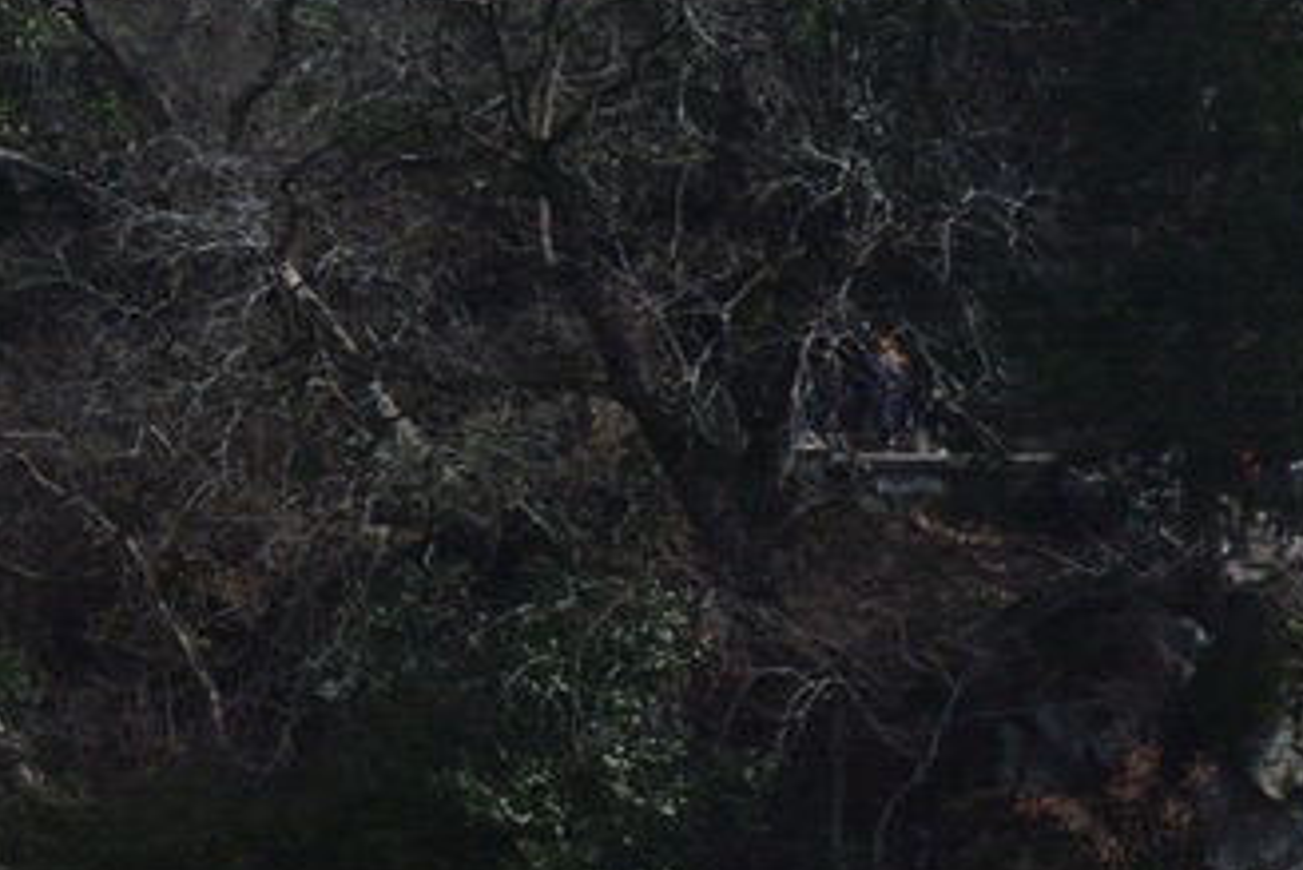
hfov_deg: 8.8
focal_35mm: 201
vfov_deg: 6.8
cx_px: 3611
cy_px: 969
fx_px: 7278
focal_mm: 33
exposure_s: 1/2500
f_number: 6.3
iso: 640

++++++++++++++++++++

_WHAT IS REQUIRED_: From the line holding "vfov_deg: 6.8" down to the last line of the records above, restate each line exactly as written.

_TASK ANSWER_:
vfov_deg: 6.8
cx_px: 3611
cy_px: 969
fx_px: 7278
focal_mm: 33
exposure_s: 1/2500
f_number: 6.3
iso: 640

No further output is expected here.